(WHAT THIS TASK INVOLVES): Please check every line of the listing for "Seamless" and copy each line where it is found.

>>>

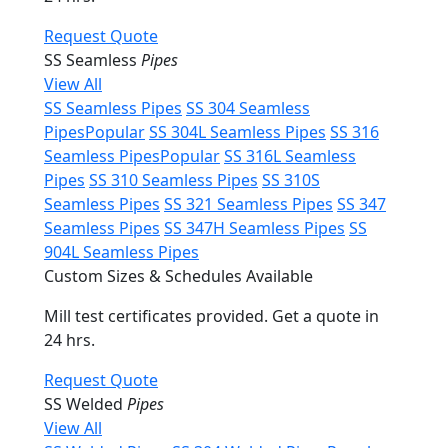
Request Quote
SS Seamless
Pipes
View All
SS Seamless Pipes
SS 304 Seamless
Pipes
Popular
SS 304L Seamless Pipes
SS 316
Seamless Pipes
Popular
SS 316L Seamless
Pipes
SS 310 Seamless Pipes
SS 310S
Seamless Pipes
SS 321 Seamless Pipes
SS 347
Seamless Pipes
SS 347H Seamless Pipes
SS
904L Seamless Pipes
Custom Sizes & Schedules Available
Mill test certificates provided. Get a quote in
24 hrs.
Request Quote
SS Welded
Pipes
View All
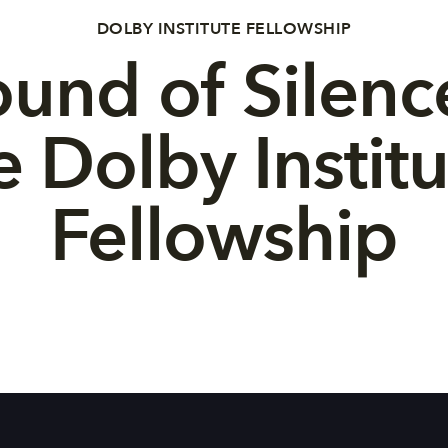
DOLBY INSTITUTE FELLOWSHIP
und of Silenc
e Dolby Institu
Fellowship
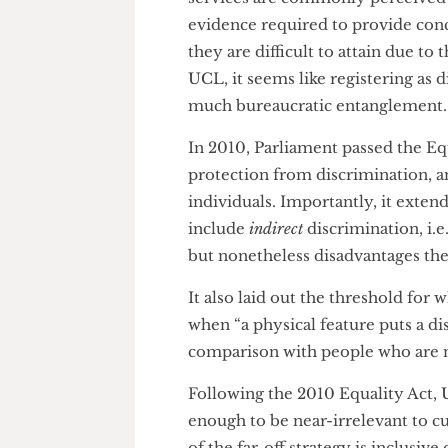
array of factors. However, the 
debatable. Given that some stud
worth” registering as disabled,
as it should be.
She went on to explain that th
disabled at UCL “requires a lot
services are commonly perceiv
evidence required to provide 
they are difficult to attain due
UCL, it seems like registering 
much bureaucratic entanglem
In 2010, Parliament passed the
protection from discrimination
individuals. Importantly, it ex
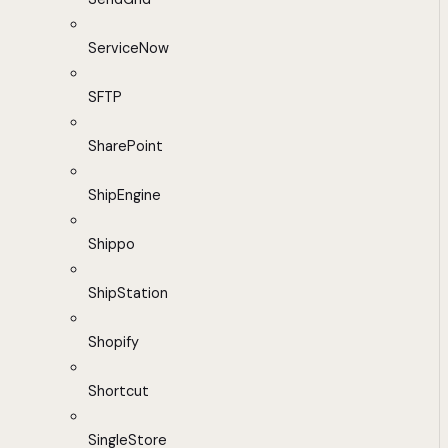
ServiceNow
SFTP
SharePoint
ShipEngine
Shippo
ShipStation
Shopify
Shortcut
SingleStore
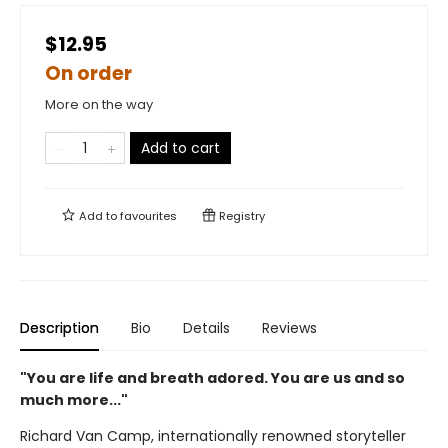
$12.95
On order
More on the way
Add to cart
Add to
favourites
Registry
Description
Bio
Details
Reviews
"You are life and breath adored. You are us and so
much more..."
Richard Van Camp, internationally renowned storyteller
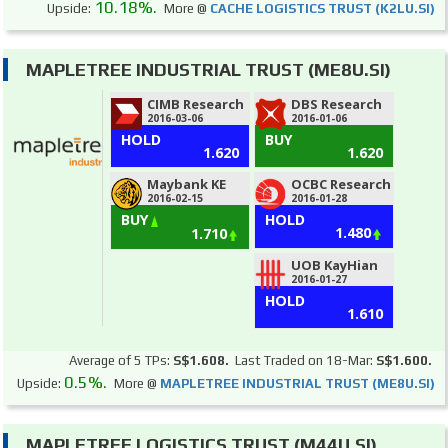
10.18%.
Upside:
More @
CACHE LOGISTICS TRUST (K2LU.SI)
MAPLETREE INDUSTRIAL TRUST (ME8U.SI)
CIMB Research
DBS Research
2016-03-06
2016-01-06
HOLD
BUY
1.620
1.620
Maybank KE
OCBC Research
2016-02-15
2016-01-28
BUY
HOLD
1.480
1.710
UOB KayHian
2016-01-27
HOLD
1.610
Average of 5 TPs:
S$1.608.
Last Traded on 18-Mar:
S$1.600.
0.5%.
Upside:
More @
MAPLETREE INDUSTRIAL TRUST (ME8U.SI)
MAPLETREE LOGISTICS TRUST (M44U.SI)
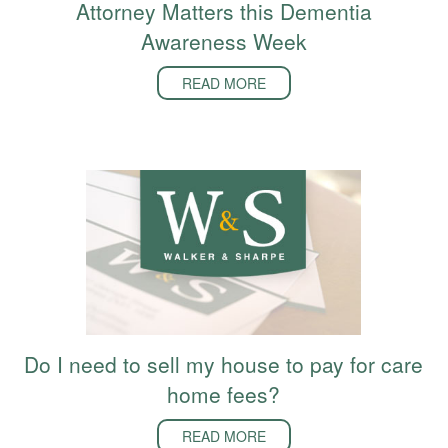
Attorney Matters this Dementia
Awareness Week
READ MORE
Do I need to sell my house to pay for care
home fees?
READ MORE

<<<

(SOLUTION FOR THIS TASK):
SS Seamless
SS Seamless Pipes
SS 304 Seamless
SS 304L Seamless Pipes
Seamless Pipes
SS 316L Seamless
SS 310 Seamless Pipes
Seamless Pipes
SS 321 Seamless Pipes
Seamless Pipes
SS 347H Seamless Pipes
904L Seamless Pipes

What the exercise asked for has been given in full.